On the meetingWorks side of the business, Abby Freeman and I had the opportunity to be involved in GaMPI Talks as a sponsor. We got to share about how meetingWorks is all about reimagining and upgrading the meeting participant experience because, really, at the end of the day, it’s not about the meeting, it’s about the people at the meeting.

As an extrovert, I get caught up in the activities and discussions and the sharing and the turn to your neighbor and the diads and triads and the . . . and the stuff that leaves introverts exhausted and frankly, the extroverts even a little worn out. Yet, that’s still what I tend to get excited about when planning about the participant experience.

In our follow up meeting yesterday, Abby, my [introvert] partner, pointed out that her favorite part was when J. Noble with Alliance@Work wrapped up at the end of the day, he had everyone take a few moments to write down the moments that made the biggest impact. Write down the ways you could apply the learning.

This INNERactive element was critical to the success of the program. To fully engage in the content, a participant has to internalize it and apply it.  He or she must look inside to make change happen. This is INNERACTIVE engagement. And it’s necessary for both introverts and extroverts. Eureka!

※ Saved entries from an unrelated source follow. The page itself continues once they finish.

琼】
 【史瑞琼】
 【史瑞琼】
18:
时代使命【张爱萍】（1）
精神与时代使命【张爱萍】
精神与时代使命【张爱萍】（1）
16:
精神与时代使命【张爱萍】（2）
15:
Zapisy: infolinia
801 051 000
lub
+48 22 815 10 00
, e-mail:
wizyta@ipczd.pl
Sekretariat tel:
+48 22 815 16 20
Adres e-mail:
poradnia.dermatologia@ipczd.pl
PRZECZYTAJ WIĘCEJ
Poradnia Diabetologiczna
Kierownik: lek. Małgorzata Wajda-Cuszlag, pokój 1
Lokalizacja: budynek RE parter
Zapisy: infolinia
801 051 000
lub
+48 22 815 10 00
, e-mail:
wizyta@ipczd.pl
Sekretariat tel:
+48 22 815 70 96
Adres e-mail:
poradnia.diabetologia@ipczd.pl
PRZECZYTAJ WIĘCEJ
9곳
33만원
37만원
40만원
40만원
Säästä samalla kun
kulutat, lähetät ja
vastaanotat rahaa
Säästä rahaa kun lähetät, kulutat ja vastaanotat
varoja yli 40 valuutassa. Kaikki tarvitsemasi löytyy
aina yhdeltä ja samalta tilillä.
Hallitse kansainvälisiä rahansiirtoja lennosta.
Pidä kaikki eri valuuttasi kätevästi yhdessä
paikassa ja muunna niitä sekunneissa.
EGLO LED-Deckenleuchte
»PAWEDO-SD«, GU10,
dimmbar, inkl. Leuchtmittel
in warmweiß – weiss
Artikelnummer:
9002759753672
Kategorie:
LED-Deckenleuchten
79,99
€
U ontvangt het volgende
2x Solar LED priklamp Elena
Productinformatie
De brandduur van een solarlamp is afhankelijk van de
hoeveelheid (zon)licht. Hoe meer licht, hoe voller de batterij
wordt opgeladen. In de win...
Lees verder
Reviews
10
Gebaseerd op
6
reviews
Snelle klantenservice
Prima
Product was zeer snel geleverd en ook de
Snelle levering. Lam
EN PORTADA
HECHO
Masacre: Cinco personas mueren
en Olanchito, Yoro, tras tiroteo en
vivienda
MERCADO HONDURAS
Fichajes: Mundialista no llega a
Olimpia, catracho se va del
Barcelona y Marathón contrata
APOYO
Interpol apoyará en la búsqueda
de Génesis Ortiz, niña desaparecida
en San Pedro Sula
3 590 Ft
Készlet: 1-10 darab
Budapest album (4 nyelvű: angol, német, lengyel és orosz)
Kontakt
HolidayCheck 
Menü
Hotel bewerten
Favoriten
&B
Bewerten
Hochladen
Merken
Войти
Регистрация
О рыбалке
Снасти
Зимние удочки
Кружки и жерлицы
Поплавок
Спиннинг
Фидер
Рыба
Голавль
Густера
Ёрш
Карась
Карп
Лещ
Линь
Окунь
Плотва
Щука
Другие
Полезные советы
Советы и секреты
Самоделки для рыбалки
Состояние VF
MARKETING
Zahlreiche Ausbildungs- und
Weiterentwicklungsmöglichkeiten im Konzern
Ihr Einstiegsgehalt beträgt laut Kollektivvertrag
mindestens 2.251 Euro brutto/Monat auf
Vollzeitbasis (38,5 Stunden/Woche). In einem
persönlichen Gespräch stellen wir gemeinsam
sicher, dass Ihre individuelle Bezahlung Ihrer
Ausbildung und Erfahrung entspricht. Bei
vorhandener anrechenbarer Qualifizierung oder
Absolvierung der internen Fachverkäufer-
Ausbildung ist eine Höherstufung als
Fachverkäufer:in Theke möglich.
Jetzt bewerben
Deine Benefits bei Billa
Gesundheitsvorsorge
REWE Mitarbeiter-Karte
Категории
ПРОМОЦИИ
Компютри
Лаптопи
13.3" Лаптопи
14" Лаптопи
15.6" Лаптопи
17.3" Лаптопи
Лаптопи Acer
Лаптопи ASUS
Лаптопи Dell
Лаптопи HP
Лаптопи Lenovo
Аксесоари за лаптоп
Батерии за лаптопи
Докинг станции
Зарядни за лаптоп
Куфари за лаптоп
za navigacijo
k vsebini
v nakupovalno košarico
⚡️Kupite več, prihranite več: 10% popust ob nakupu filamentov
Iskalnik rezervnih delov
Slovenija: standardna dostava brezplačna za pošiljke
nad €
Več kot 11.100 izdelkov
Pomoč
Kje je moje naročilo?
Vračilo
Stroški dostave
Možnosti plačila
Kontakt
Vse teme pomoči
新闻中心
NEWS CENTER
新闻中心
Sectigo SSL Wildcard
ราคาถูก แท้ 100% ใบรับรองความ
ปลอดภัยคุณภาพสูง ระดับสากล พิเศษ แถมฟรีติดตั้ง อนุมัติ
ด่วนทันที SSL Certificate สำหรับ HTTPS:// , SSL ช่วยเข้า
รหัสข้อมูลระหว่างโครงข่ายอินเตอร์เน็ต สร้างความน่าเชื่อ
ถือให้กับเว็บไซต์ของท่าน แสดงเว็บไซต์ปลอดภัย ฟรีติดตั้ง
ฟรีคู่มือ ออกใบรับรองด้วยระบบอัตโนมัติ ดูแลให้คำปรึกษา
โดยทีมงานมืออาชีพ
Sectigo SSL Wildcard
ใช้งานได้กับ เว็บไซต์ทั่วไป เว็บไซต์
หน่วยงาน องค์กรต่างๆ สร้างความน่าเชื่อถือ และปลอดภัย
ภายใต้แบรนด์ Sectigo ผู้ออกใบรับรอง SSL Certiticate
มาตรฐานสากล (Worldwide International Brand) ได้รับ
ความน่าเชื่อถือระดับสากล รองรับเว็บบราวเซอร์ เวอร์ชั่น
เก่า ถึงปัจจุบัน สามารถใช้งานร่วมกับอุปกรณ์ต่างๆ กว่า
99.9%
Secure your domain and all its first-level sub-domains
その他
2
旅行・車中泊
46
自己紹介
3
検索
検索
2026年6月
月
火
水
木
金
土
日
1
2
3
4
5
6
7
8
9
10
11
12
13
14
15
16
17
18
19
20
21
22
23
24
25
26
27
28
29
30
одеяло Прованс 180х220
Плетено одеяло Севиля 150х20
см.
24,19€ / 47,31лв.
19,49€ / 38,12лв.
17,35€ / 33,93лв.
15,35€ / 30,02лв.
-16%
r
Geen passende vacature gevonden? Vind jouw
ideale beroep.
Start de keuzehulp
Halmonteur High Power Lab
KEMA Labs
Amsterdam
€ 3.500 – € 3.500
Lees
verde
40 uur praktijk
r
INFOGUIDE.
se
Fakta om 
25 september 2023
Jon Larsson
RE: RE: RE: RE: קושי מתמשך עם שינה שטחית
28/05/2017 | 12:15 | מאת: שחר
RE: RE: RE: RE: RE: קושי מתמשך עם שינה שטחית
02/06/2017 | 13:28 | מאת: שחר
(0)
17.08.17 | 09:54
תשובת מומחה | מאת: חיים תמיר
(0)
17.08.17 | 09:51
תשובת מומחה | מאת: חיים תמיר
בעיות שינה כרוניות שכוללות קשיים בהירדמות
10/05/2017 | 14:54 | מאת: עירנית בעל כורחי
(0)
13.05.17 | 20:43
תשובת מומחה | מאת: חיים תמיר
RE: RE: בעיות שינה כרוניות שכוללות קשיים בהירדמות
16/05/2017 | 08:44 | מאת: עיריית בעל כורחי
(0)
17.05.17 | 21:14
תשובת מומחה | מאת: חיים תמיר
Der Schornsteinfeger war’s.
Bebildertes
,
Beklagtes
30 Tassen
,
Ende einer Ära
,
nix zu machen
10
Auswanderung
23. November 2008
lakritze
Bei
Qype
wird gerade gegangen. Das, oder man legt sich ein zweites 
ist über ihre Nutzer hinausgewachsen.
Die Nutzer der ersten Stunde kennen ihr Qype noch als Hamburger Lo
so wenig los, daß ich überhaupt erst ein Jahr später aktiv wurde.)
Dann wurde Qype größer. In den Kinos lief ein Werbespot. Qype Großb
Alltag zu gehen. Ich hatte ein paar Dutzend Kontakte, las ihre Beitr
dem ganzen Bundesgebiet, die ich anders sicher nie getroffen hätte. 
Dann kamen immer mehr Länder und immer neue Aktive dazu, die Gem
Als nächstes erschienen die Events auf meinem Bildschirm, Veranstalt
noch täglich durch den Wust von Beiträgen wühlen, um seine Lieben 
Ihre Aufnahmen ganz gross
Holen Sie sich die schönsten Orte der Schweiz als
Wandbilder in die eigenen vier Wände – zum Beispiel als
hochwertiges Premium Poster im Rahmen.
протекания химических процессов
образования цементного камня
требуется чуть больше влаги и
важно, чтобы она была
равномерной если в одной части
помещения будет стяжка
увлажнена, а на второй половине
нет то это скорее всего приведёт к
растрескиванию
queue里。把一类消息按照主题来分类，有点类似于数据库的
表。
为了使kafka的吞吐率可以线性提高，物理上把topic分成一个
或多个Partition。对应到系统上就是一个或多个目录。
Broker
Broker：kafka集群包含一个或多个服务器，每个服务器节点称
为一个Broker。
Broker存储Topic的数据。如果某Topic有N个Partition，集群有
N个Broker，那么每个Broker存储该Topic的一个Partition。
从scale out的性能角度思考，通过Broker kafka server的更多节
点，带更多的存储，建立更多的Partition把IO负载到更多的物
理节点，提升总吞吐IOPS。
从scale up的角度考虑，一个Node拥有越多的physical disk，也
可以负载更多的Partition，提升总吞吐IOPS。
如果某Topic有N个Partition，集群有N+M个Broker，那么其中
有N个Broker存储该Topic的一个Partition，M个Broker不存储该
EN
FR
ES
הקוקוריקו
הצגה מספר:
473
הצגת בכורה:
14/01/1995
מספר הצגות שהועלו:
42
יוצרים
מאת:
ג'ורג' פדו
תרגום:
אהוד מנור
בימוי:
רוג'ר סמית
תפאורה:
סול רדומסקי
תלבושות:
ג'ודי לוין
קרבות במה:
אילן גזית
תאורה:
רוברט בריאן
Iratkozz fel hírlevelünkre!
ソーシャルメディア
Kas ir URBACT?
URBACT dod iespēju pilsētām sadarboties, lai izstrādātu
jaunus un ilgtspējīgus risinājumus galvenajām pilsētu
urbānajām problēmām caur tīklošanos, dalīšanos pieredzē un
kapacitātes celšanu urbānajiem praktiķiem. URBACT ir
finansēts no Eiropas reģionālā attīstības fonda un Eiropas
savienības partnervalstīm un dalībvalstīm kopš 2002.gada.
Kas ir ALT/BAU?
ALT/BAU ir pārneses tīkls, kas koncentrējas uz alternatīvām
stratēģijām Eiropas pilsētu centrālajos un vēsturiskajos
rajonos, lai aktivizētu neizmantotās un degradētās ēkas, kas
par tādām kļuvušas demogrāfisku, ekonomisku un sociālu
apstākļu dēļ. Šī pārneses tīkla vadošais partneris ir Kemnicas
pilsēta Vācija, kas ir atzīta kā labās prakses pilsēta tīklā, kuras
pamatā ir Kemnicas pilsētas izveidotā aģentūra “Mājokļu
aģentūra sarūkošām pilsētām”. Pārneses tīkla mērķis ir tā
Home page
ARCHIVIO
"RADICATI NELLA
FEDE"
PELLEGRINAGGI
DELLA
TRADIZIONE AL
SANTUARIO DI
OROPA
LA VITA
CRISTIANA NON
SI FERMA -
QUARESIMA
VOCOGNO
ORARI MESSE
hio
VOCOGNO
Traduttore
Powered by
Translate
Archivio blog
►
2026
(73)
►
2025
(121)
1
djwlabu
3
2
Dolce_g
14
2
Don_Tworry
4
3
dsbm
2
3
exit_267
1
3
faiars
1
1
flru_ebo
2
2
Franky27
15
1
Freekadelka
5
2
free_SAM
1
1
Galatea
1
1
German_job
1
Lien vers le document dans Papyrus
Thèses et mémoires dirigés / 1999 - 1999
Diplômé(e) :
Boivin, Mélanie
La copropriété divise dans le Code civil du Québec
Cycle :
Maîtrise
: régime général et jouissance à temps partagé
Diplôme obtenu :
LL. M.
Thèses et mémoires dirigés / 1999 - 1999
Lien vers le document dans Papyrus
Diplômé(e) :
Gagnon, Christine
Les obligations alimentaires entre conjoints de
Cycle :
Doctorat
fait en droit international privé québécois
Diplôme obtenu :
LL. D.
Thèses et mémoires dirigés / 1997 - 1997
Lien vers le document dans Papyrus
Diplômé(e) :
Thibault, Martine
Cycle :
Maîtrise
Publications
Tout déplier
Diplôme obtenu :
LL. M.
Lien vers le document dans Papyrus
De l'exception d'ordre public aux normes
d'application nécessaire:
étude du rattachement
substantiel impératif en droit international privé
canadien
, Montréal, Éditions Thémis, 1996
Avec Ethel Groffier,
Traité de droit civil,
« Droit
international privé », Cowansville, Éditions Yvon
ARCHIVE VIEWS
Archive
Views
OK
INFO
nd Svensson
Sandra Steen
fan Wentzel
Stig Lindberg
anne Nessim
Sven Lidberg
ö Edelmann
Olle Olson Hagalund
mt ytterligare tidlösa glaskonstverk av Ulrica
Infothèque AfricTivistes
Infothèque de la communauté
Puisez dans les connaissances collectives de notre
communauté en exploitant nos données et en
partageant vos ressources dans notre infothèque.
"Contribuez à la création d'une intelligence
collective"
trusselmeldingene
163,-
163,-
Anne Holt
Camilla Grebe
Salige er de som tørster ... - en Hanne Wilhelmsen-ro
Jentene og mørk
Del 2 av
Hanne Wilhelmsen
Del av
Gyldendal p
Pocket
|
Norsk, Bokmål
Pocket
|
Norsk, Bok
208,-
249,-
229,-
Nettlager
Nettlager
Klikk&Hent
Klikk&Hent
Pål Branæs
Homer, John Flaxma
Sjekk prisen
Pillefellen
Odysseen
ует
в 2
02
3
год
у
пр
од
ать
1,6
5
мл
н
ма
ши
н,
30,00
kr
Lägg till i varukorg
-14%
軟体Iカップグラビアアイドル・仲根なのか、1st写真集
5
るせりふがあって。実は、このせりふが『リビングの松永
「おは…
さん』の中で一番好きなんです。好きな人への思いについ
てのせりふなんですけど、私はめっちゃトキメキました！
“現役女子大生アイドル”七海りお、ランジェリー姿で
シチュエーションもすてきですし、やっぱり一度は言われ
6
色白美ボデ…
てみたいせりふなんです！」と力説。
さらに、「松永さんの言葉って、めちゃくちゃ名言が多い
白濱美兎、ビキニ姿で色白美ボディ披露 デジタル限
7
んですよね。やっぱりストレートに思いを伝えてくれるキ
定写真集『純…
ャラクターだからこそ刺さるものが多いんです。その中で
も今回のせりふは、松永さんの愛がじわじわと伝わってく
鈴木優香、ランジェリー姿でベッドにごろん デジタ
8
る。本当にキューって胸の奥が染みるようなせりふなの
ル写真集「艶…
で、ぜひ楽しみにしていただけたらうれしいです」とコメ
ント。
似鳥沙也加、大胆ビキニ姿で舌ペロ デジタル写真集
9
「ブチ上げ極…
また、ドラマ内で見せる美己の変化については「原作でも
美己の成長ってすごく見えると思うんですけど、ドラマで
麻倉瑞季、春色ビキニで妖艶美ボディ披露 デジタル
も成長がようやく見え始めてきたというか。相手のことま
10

As you plan your meetings and conferences and events, are you focused on the needs of your participant? Or are you focused solely on the logistical details that make the meeting run effectively? It’s a subtlety for sure, some would even say a semantics issues. Both are critical, but ultimately, for a meeting to work, the participants must be the central focus, because they are the ones who need to grow and change for the organization’s objectives to be achieved.

So I’m reminding myself, along with all of us, that we must consider how to provide interactive engagement, but inneractive engagement as well. What do you think? How can you provide inneractive engagement in tandem with interactive engagement to your participants?